> [Check your understanding]
A. Name every kind of environmental stress that the article on climate-proof wheat mentions.
B. From the article on climate-proof wheat, echo word for word the part that opens with the words containing "This research into" and closes with "Food, Western Australia.".

> [Source text]
-- Opening Marker --

Trait find may lead to climate-proof wheat

A common (genetic) denominator has been discovered for wheat’s acute sensitivity to stress – from drought, heat or frost – at flowering. It opens the way for researchers to develop a single trait that can stabilise yields in even the most challenging seasons.

The finding stems from the discovery of a common biological response to different kinds of environmental stresses. This points to the existence of a single genetic trait able to protect cultivars from multiple stresses.

Also, perhaps for the first time, this highly complex field of research is revealing that out of the phenomenal knowledge expansion of the past few years there may emerge a comparatively simple tool for plant breeders – a single set of molecular markers that will allow the development of the most climatically robust varieties yet grown.

This research into the existence of a single trait has already reached the point where genetic mapping – from which molecular markers are developed – has reached an advanced stage.

The ‘single-trait’ approach was the brainchild of Dr Rudy Dolferus of CSIRO Plant Industry in Canberra. Dr Dolferus arrived at this concept by integrating many, disparate field observations in which plants subjected to different stresses all ultimately responded the same way – by aborting the development of pollen.

Dr Dolferus is funded by the GRDC and collaborates with frost-tolerance researcher Dr Ben Biddulph, from the Department of Agriculture and Food, Western Australia.

At the heart of the finding is this issue of pollen sterility. “It looks like all kinds of variation in the environment can cause pollen sterility and that made me think: there can’t be a thousand ways to induce pollen sterility in the plant, the plant must have a common control pathway,” Dr Dolferus explains. “Otherwise the sheer dimensions and biochemistry of the plant would be ridiculously complex.”

Ground Cover has reported on the particular sensitivity of pollen formation to stress (issue 82, September–October 2009) but more recently Dr Dolferus has identified the genetic variance within this common control pathway that results in pollen being either extremely sensitive or highly tolerant to different environmental stresses.

This is the key to being able to genetically map a stand-alone trait for multiple stress resistance. Dr Dolferus has made considerable progress with this.

“I started working to improve tolerance to drought stress in 2007, but found the mechanism to be equally relevant to other stresses including heat, cold and frost,” Dr Dolferus says.

“And all these different stresses converge on the same biological control pathway and the plant’s ‘decision’ to go ahead or to abort pollen development.”

Single trait find

Dr Dolferus’s discovery is shaping up to be the next ‘step change’ in the capacity of plant breeders to protect wheat’s yield potential and yield resilience in the face of climate variability. Normally, researchers work on each of the different stresses separately, using different germplasm and producing a multitude of weakly associated, genetically linked traits with little overlap among different laboratories.

“What we did was keep the germplasm the same and look at the biological impact on pollen fertility of different types of stress,” Dr Dolferus says. The outcome is the discovery that no matter which stress, the biochemical signals ultimately funnel to a common molecular switch. Researchers can now identify germplasm with tolerance to one stress that carries over to other stresses.

When it comes to frost, Dr Dolferus is also breaking the stress down to component parts – such as drops in temperature and the resulting increase in humidity in the canopy or the increase in far-red light that occurs at sunset – and looking at their impact on pollen as separate tolerance events.

“Our hypothesis is that plants that are better prepared in the lead-up to frost are better able to maintain pollen fertility when frost hits,” he says.

“It is like a gigantic jigsaw puzzle. But the thing is, when you look at the different stresses and you look for the overlap, you might be able to identify these control pathways better. This is a long-term process but this is the best tool we have, to date, to understand the problem.”

-- Closing Marker --

[Extracted page text data]
-- Opening Marker --

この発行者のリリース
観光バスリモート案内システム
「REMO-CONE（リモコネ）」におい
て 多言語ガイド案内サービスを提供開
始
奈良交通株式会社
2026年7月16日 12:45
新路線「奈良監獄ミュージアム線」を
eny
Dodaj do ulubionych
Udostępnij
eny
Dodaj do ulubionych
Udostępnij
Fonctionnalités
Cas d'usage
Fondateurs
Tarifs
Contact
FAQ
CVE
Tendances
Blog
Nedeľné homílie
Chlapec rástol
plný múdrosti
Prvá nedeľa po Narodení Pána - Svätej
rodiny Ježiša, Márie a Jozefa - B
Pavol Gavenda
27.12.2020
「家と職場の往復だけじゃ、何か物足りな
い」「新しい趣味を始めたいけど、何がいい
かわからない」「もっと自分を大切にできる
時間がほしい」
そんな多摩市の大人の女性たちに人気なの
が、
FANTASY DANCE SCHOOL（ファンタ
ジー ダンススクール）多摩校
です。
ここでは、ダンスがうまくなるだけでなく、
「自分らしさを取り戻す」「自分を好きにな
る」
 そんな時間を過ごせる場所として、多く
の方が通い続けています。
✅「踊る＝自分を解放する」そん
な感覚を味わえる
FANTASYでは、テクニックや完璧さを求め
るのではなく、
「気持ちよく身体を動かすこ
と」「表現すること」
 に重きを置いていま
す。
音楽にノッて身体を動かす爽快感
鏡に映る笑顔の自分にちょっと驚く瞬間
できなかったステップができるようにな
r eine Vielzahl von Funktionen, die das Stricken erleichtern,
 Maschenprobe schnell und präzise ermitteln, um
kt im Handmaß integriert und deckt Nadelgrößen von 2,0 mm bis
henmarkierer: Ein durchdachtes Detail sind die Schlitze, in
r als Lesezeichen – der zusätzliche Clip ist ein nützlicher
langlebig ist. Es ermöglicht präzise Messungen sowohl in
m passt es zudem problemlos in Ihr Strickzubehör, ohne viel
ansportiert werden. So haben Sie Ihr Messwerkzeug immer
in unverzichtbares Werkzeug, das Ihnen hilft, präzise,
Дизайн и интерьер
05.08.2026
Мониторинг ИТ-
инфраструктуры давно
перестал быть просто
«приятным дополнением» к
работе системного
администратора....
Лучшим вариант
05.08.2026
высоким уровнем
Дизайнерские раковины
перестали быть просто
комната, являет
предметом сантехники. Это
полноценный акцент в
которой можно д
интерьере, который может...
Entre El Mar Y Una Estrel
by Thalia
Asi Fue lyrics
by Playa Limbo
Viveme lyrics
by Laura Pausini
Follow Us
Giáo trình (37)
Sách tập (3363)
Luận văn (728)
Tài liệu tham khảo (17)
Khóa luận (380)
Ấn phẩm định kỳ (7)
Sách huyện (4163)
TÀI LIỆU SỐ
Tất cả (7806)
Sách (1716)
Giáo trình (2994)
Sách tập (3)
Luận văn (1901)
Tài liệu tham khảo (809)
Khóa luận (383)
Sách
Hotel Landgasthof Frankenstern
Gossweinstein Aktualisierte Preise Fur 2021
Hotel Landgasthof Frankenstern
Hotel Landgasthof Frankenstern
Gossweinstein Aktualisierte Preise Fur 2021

-- Closing Marker --

> [Completed exercise]
A. Drought, heat, cold, frost

B.
This research into the existence of a single trait has already reached the point where genetic mapping – from which molecular markers are developed – has reached an advanced stage.

The ‘single-trait’ approach was the brainchild of Dr Rudy Dolferus of CSIRO Plant Industry in Canberra. Dr Dolferus arrived at this concept by integrating many, disparate field observations in which plants subjected to different stresses all ultimately responded the same way – by aborting the development of pollen.

Dr Dolferus is funded by the GRDC and collaborates with frost-tolerance researcher Dr Ben Biddulph, from the Department of Agriculture and Food, Western Australia.